Raw listing:

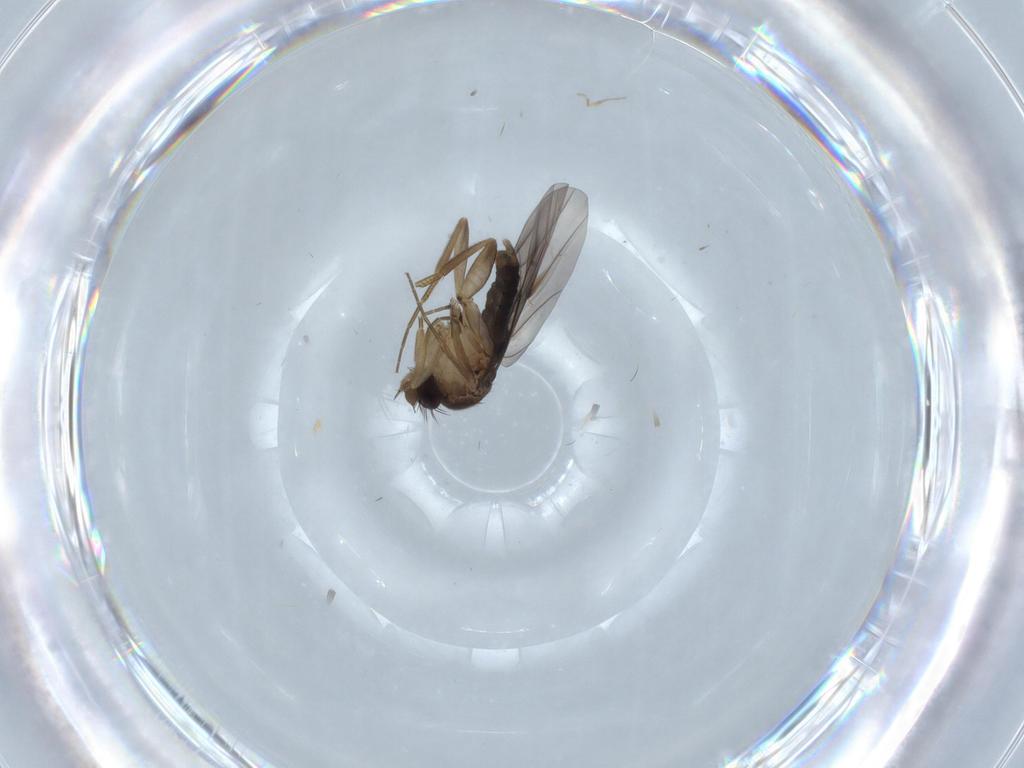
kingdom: Animalia
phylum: Arthropoda
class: Insecta
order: Diptera
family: Phoridae
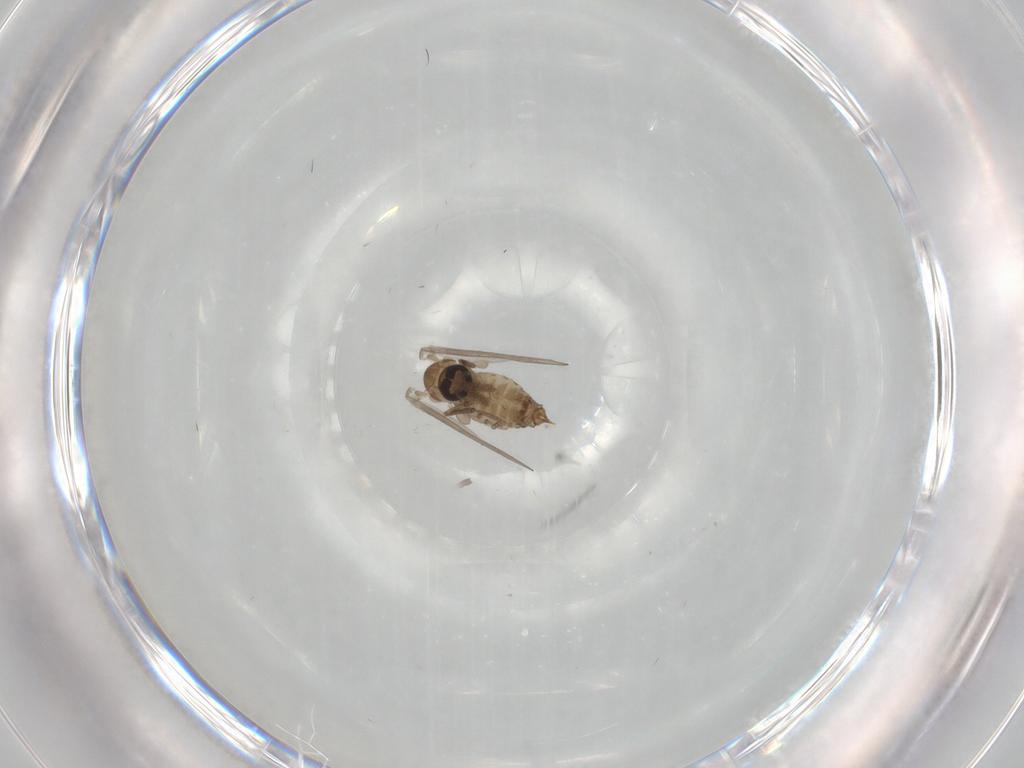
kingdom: Animalia
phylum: Arthropoda
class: Insecta
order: Diptera
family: Psychodidae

The request - Can you output every line of the listing above as a JSON list of strings, one string per line, with blank lines skipped and the pictures left out?

Final answer -
[
  "kingdom: Animalia",
  "phylum: Arthropoda",
  "class: Insecta",
  "order: Diptera",
  "family: Phoridae",
  "kingdom: Animalia",
  "phylum: Arthropoda",
  "class: Insecta",
  "order: Diptera",
  "family: Psychodidae"
]